Written in the late 1930s, Our Town is one of those scripts high schools often latch onto because of its large cast and bare-bones staging. It never threatens to blow the theater department's fall budget. But as a play, Our Town is deceptively simple, and its complexities often get lost in the hands of inexperienced actors. The text is layered with some of playwright Thornton Wilder's most mature, challenging, provocative, and at times brutally honest ideas. But thanks to Ciamacco's direction and the equally unfussy performances of this cast, the text is allowed to breathe and simply be the real star of this show.
While some of the actors seem more skilled than others, this is a unified effort and all the players, from youngest to oldest, seem to be of one mind. As the all-knowing but oh-so-likable Stage Manager, Darius Stubbs never misses a chance to connect with his audience, giving all equal benefit of the doubt with his sincere "y'know what I mean?" His are the most powerfully landed, memorable moments, each rich with depth and understanding and spoken by someone who's clearly come by his wisdom first hand.

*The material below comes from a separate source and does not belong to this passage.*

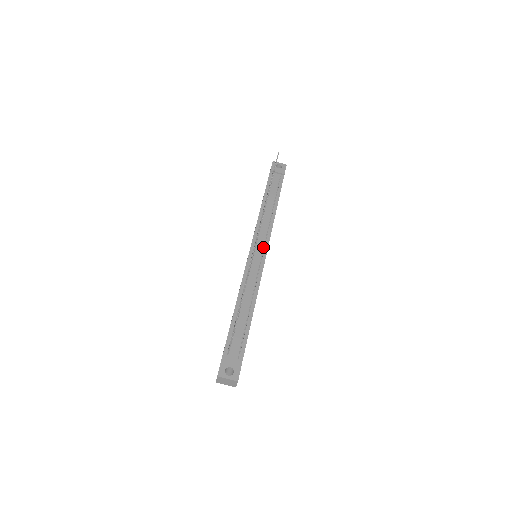
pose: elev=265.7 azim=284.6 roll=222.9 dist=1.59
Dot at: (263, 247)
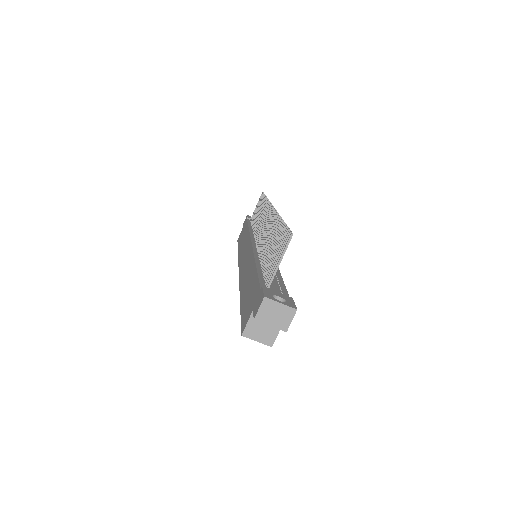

Equally moving performances are handed in by Dr. and Mrs. Gibbs, (John Polk and Laura Starnik) who manage to make the early 1900's more authentic than quaint and marriage more meaningful than ever. Polk's understated warmth as a father and Starnik's ability to let us see her emotional struggles through her outward maternal resolve lend real gravitas to their scenes.
Perren Hedderson as their son, George Gibbs, and Becca Frick as the love of his life, Emily Webb, both find their way into the hearts and minds of young men and women at the turn of the century, making their roles both relevant and fully dimensional. They never stray into a Little House on the Prairie cuteness as so many Georges and Emilys are tempted to do. Hedderson is especially gifted when it comes to sharing his unencumbered openness and honesty on stage.
As the younger Webb and Gibbs siblings, both Makenna Weyburne and Joseph Daso share some very mature and meaningful work. Nate Summers, in the somewhat thankless role of Howie Newsome, lends his energy and charm to the rich landscape of Grover's Corners, as do several others.
What a gift Blank Canvas is giving us, to feel we're being trusted to sit in the dark, take it all in and "get it" on our own ... without needing special effects or unnecessary theatrical contrivances to explain it or keep us entertained.
If you're unfamiliar with Our Town, this is the perfect chance to see it as it was meant to be seen. If you feel you've seen it often enough, you might be short-changing yourself of a truly meaningful evening of theater.